- Occupation: Disability rights activist
- Known for: Instrumental in enacting the Americans with Disabilities Act, co-founder of the Disability Rights Education and Defense Fund (DREDF)
- Awards: George Bush Medal (2000) Presidential Citizens Medal (2001)

= Patrisha Wright =

American disability rights activist

Patrisha Wright is an American disability rights activist. She is legally blind. She was instrumental in enacting the Americans with Disabilities Act.

==Activism==
She was at the San Francisco sit-in to support Section 504 of the Rehabilitation Act in April 1977, as a personal assistant to Judy Heumann.
In 1979 she cofounded the Disability Rights Education and Defense Fund (DREDF) with Mary Lou Breslin and Robert Funk. From 1979 until 2005 she worked as Director of Government Affairs for DREDF.
She fought for the enactment of the Handicapped Children's Protection Act of 1986 and amendments to the Fair Housing Act regarding people with disabilities. Wright represented disability concerns in an alliance of civil rights groups that were all working to pass the Civil Rights Restoration Act of 1987.

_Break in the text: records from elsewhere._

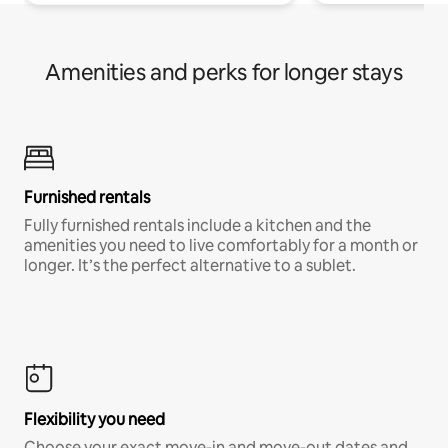
Amenities and perks for longer stays
Furnished rentals
Fully furnished rentals include a kitchen and the
amenities you need to live comfortably for a month or
longer. It’s the perfect alternative to a sublet.
Flexibility you need
Choose your exact move-in and move-out dates and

Also in the 1980s, when the Reagan administration threatened to amend or revoke regulations implementing Section 504 of the (American) Rehabilitation Act of 1973 and the Education for All Handicapped Children Act of 1975, Wright and Evan Kemp (of the Disability Rights Center) led a grassroots and lobbying campaign against this that generated more than 40,000 cards and letters. In 1984, the administration dropped its attempts to amend or revoke those regulations; however, they did end the Social Security benefits of hundreds of thousands of disabled recipients.

Wright is widely considered the main force behind the campaign lobbying for the Americans with Disabilities Act, and she is known as "the General" for her work in coordinating the campaign to enact the Act.

In 2000, she was awarded the George Bush Medal for her disability rights work.

In 2001 she was awarded the Presidential Citizens Medal.

She is Secretary; Vice-President of the Baja Coastal Institute.